Origine et histoire de l'Abbaye
L’abbaye de Munster, dite aussi abbaye Saint-Grégoire, est fondée vers 660 dans la vallée alsacienne, à la confluence de la Petite et de la Grande Fecht. Bien que des moines aient pu s’y établir dès 633, sa création officielle vise à rechristianiser une région en déclin spirituel depuis la chute de Rome. Soutenue par les rois francs comme Childéric II et Louis le Pieux, elle s’étend considérablement au IXe siècle, couvrant une grande partie de la vallée et bénéficiant de donations royales.
Au Moyen Âge, l’abbaye devient un enjeu de pouvoir entre les évêques de Bâle, ceux de Strasbourg et les empereurs du Saint-Empire.
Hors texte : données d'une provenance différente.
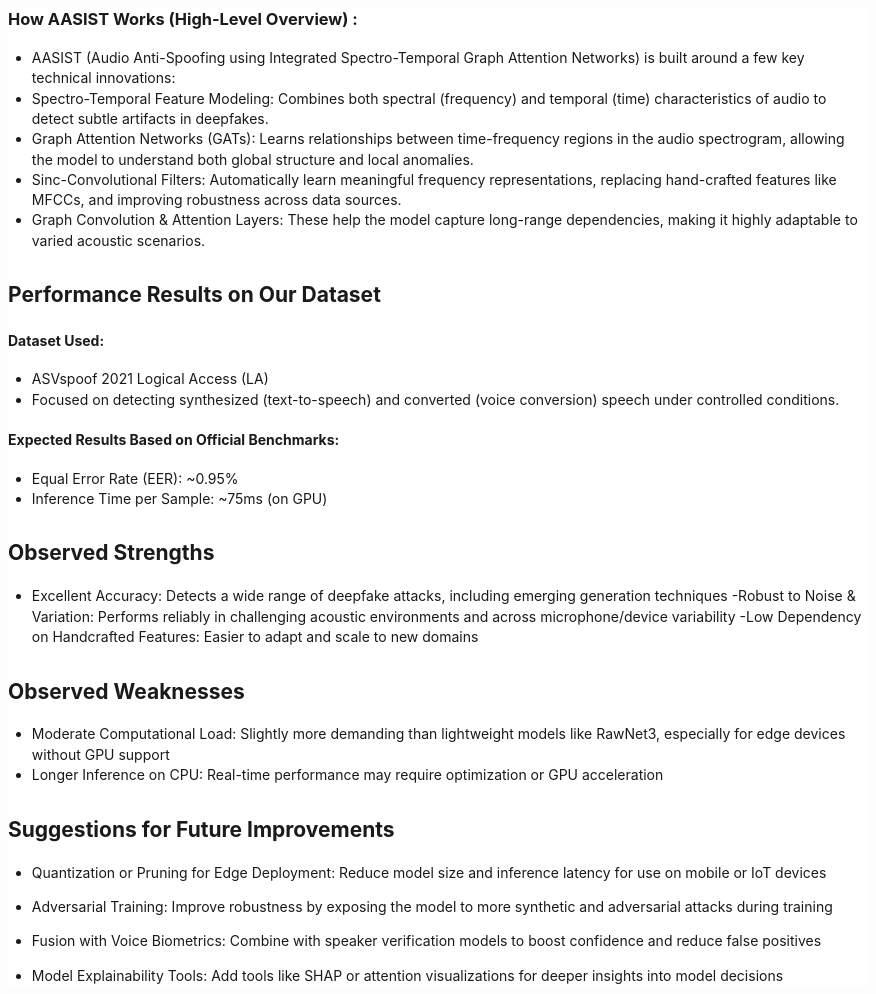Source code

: ### How AASIST Works (High-Level Overview) : 

- AASIST (Audio Anti-Spoofing using Integrated Spectro-Temporal Graph Attention Networks) is built around a few key technical innovations:
- Spectro-Temporal Feature Modeling: Combines both spectral (frequency) and temporal (time) characteristics of audio to detect subtle artifacts in deepfakes.
- Graph Attention Networks (GATs): Learns relationships between time-frequency regions in the audio spectrogram, allowing the model to understand both global structure and local anomalies.
- Sinc-Convolutional Filters: Automatically learn meaningful frequency representations, replacing hand-crafted features like MFCCs, and improving robustness across data sources.
- Graph Convolution & Attention Layers: These help the model capture long-range dependencies, making it highly adaptable to varied acoustic scenarios.
  
## Performance Results on Our Dataset

#### Dataset Used:
- ASVspoof 2021 Logical Access (LA)
- Focused on detecting synthesized (text-to-speech) and converted (voice conversion) speech under controlled conditions.

#### Expected Results Based on Official Benchmarks:

- Equal Error Rate (EER): ~0.95%
- Inference Time per Sample: ~75ms (on GPU)


## Observed Strengths
- Excellent Accuracy: Detects a wide range of deepfake attacks, including emerging generation techniques
-Robust to Noise & Variation: Performs reliably in challenging acoustic environments and across microphone/device variability
-Low Dependency on Handcrafted Features: Easier to adapt and scale to new domains


## Observed Weaknesses
- Moderate Computational Load: Slightly more demanding than lightweight models like RawNet3, especially for edge devices without GPU support
- Longer Inference on CPU: Real-time performance may require optimization or GPU acceleration

## Suggestions for Future Improvements

- Quantization or Pruning for Edge Deployment: Reduce model size and inference latency for use on mobile or IoT devices

- Adversarial Training: Improve robustness by exposing the model to more synthetic and adversarial attacks during training

- Fusion with Voice Biometrics: Combine with speaker verification models to boost confidence and reduce false positives

- Model Explainability Tools: Add tools like SHAP or attention visualizations for deeper insights into model decisions

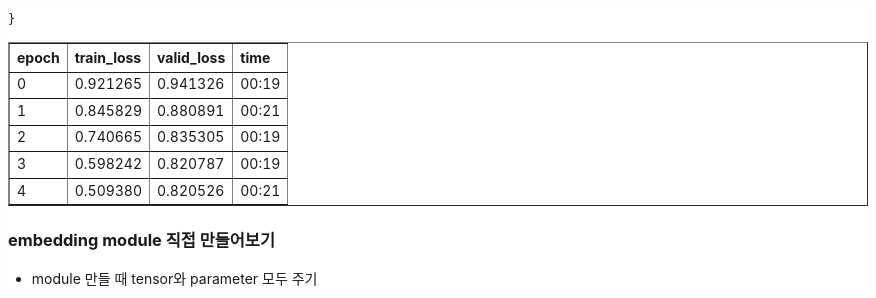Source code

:     }
</style>




<table border="1" class="dataframe">
  <thead>
    <tr style="text-align: left;">
      <th>epoch</th>
      <th>train_loss</th>
      <th>valid_loss</th>
      <th>time</th>
    </tr>
  </thead>
  <tbody>
    <tr>
      <td>0</td>
      <td>0.921265</td>
      <td>0.941326</td>
      <td>00:19</td>
    </tr>
    <tr>
      <td>1</td>
      <td>0.845829</td>
      <td>0.880891</td>
      <td>00:21</td>
    </tr>
    <tr>
      <td>2</td>
      <td>0.740665</td>
      <td>0.835305</td>
      <td>00:19</td>
    </tr>
    <tr>
      <td>3</td>
      <td>0.598242</td>
      <td>0.820787</td>
      <td>00:19</td>
    </tr>
    <tr>
      <td>4</td>
      <td>0.509380</td>
      <td>0.820526</td>
      <td>00:21</td>
    </tr>
  </tbody>
</table>


### embedding module 직접 만들어보기

- module 만들 때 tensor와 parameter 모두 주기
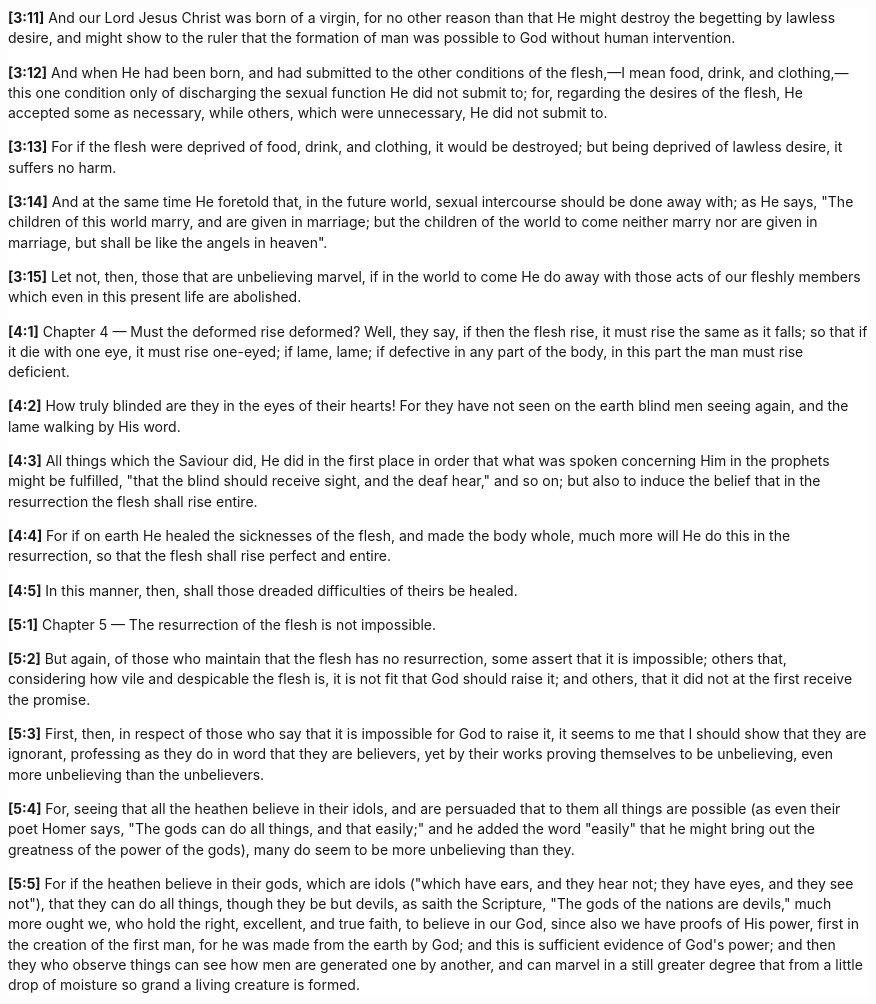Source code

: **[3:11]** And our Lord Jesus Christ was born of a virgin, for no other reason than that He might destroy the begetting by lawless desire, and might show to the ruler that the formation of man was possible to God without human intervention.

**[3:12]** And when He had been born, and had submitted to the other conditions of the flesh,—I mean food, drink, and clothing,—this one condition only of discharging the sexual function He did not submit to; for, regarding the desires of the flesh, He accepted some as necessary, while others, which were unnecessary, He did not submit to.

**[3:13]** For if the flesh were deprived of food, drink, and clothing, it would be destroyed; but being deprived of lawless desire, it suffers no harm.

**[3:14]** And at the same time He foretold that, in the future world, sexual intercourse should be done away with; as He says, "The children of this world marry, and are given in marriage; but the children of the world to come neither marry nor are given in marriage, but shall be like the angels in heaven".

**[3:15]** Let not, then, those that are unbelieving marvel, if in the world to come He do away with those acts of our fleshly members which even in this present life are abolished.

**[4:1]** Chapter 4 — Must the deformed rise deformed?  Well, they say, if then the flesh rise, it must rise the same as it falls; so that if it die with one eye, it must rise one-eyed; if lame, lame; if defective in any part of the body, in this part the man must rise deficient.

**[4:2]** How truly blinded are they in the eyes of their hearts! For they have not seen on the earth blind men seeing again, and the lame walking by His word.

**[4:3]** All things which the Saviour did, He did in the first place in order that what was spoken concerning Him in the prophets might be fulfilled, "that the blind should receive sight, and the deaf hear," and so on; but also to induce the belief that in the resurrection the flesh shall rise entire.

**[4:4]** For if on earth He healed the sicknesses of the flesh, and made the body whole, much more will He do this in the resurrection, so that the flesh shall rise perfect and entire.

**[4:5]** In this manner, then, shall those dreaded difficulties of theirs be healed.

**[5:1]** Chapter 5 — The resurrection of the flesh is not impossible.

**[5:2]** But again, of those who maintain that the flesh has no resurrection, some assert that it is impossible; others that, considering how vile and despicable the flesh is, it is not fit that God should raise it; and others, that it did not at the first receive the promise.

**[5:3]** First, then, in respect of those who say that it is impossible for God to raise it, it seems to me that I should show that they are ignorant, professing as they do in word that they are believers, yet by their works proving themselves to be unbelieving, even more unbelieving than the unbelievers.

**[5:4]** For, seeing that all the heathen believe in their idols, and are persuaded that to them all things are possible (as even their poet Homer says, "The gods can do all things, and that easily;" and he added the word "easily" that he might bring out the greatness of the power of the gods), many do seem to be more unbelieving than they.

**[5:5]** For if the heathen believe in their gods, which are idols ("which have ears, and they hear not; they have eyes, and they see not"), that they can do all things, though they be but devils, as saith the Scripture, "The gods of the nations are devils," much more ought we, who hold the right, excellent, and true faith, to believe in our God, since also we have proofs of His power, first in the creation of the first man, for he was made from the earth by God; and this is sufficient evidence of God's power; and then they who observe things can see how men are generated one by another, and can marvel in a still greater degree that from a little drop of moisture so grand a living creature is formed.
Son déclin s’amorce dès le XIIIe siècle, marqué par des conflits internes, un relâchement de la règle bénédictine et l’hostilité croissante des habitants, convertis au protestantisme au XVIe siècle. La guerre des Paysans et les querelles avec la ville libre de Munster (devenue indépendante en 1287) aggravent sa situation, jusqu’à sa quasi-disparition à la veille de l’annexion alsacienne par Louis XIV.
L’abbaye renaît au XVIIe siècle grâce à son rattachement à la Congrégation de Saint-Vanne et Saint-Hydulphe en 1659. Les moines reconstruisent les bâtiments et en font un centre intellectuel régional au XVIIIe siècle, accueillant des figures comme l’abbé Charles Marchant ou le théologien Augustin Calmet. La Révolution française met fin à cette renaissance : l’abbaye est dissoute en 1790, ses biens confisqués, et son église abbatiale détruite en 1802. Les vestiges restants, dont le logis abbatial et des ruines du cloître, sont inscrits aux monuments historiques en 1990.
Les origines de l’abbaye restent floues en raison de sources tardives (XIIe siècle) et contradictoires. Les Annales de Munster évoquent une première installation monastique en 633, suivie d’une fondation officielle vers 660, mais ces récits, enrichis au fil des siècles (moines bénédictins au XVIe siècle, origines irlandaises au XIXe), manquent de fiabilité. Les fouilles archéologiques et les études récentes privilégient une fondation vers 660, sans exclure une présence monastique antérieure plus en amont de la vallée.
Le domaine abbatial, constitué entre le VIIe et le IXe siècle, s’étend initialement sur la vallée de la Fecht et plusieurs villages alsaciens, ainsi que des terres en Lorraine et dans le Brisgau. Cependant, les conflits médiévaux (Grand Interrègne, rivalités entre seigneurs) réduisent progressivement ses possessions. À la fin du XIIIe siècle, l’abbaye a perdu la plupart de ses biens hors d’Alsace, et son autorité sur Munster est contestée par la ville, devenue libre d’Empire. Malgré une brève renaissance au XIVe siècle sous l’abbé Marcquart, qui rétablit la discipline monastique, son déclin s’accélère avec la Réforme et les guerres.
Les bâtiments conventuels, plusieurs fois reconstruits après des incendies (1182, 1348, 1446), sont presque entièrement détruits après la Révolution et la Première Guerre mondiale. Seuls subsistent aujourd’hui le logis abbatial, des vestiges du cloître (galeries sud et ouest partiellement conservées) et des traces archéologiques de l’église abbatiale, fouillée à partir des années 1960. Le site, acquis par la ville de Munster en 1988, fait l’objet depuis les années 2020 d’un projet de valorisation après des décennies d’abandon.